Short exercise: Format the lines in the entries below as a numbered list, starting with the line containing "order: Asterales" and continuing down to the line containing "scientific name: Melampyrum roseum", both included. Leave out any blank lines.

(Records from a data source)
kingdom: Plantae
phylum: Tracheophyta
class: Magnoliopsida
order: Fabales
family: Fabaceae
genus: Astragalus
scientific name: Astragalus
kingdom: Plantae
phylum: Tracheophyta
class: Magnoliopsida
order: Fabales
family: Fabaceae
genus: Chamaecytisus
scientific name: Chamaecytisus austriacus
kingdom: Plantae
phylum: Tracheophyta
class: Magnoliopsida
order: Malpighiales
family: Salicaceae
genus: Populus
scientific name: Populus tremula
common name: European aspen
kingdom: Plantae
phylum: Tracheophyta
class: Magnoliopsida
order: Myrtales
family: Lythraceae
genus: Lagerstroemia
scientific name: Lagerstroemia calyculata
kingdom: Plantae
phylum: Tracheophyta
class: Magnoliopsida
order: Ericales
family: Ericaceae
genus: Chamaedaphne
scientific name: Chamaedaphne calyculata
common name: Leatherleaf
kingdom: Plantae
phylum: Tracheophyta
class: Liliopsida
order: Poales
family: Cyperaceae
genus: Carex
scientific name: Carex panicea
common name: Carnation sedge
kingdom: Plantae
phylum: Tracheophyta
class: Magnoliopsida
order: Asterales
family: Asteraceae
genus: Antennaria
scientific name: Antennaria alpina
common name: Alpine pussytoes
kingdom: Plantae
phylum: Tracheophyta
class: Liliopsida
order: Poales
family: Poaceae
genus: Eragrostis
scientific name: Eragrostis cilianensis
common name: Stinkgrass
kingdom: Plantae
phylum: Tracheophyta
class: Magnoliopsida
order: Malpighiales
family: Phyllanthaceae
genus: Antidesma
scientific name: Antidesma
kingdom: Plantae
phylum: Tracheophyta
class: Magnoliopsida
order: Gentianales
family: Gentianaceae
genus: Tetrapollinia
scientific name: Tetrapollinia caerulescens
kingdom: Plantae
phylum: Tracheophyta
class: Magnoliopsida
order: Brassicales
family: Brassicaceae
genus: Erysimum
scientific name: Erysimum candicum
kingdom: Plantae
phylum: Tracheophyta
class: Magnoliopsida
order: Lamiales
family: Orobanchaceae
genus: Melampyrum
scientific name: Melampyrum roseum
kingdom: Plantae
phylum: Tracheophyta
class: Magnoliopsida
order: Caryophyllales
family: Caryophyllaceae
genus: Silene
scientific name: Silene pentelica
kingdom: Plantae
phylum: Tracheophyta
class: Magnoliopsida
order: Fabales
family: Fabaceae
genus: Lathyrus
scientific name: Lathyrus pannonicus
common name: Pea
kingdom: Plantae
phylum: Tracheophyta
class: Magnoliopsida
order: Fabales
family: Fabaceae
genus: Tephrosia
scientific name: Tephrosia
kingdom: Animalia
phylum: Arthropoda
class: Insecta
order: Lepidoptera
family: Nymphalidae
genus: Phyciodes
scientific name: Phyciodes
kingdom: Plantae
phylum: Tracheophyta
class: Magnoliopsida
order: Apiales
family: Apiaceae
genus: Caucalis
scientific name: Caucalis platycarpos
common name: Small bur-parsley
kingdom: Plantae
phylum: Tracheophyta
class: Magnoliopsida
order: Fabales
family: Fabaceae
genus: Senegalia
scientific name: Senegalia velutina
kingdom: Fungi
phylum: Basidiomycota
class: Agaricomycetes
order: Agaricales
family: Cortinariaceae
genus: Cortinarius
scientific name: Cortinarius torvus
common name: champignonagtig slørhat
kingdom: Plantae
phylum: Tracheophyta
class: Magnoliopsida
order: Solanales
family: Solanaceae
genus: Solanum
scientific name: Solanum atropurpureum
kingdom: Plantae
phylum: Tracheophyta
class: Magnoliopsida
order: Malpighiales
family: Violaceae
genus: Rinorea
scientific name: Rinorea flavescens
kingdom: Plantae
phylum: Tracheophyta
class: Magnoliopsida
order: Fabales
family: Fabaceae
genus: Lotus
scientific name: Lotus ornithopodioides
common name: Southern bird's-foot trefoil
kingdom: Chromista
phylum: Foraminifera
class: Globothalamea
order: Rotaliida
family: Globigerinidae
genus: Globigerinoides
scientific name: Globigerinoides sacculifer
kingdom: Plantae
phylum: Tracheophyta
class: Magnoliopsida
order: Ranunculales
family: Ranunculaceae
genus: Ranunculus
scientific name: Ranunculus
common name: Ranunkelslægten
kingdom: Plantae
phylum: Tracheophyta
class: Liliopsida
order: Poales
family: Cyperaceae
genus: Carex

Complete output:
1. order: Asterales
2. family: Asteraceae
3. genus: Antennaria
4. scientific name: Antennaria alpina
5. common name: Alpine pussytoes
6. kingdom: Plantae
7. phylum: Tracheophyta
8. class: Liliopsida
9. order: Poales
10. family: Poaceae
11. genus: Eragrostis
12. scientific name: Eragrostis cilianensis
13. common name: Stinkgrass
14. kingdom: Plantae
15. phylum: Tracheophyta
16. class: Magnoliopsida
17. order: Malpighiales
18. family: Phyllanthaceae
19. genus: Antidesma
20. scientific name: Antidesma
21. kingdom: Plantae
22. phylum: Tracheophyta
23. class: Magnoliopsida
24. order: Gentianales
25. family: Gentianaceae
26. genus: Tetrapollinia
27. scientific name: Tetrapollinia caerulescens
28. kingdom: Plantae
29. phylum: Tracheophyta
30. class: Magnoliopsida
31. order: Brassicales
32. family: Brassicaceae
33. genus: Erysimum
34. scientific name: Erysimum candicum
35. kingdom: Plantae
36. phylum: Tracheophyta
37. class: Magnoliopsida
38. order: Lamiales
39. family: Orobanchaceae
40. genus: Melampyrum
41. scientific name: Melampyrum roseum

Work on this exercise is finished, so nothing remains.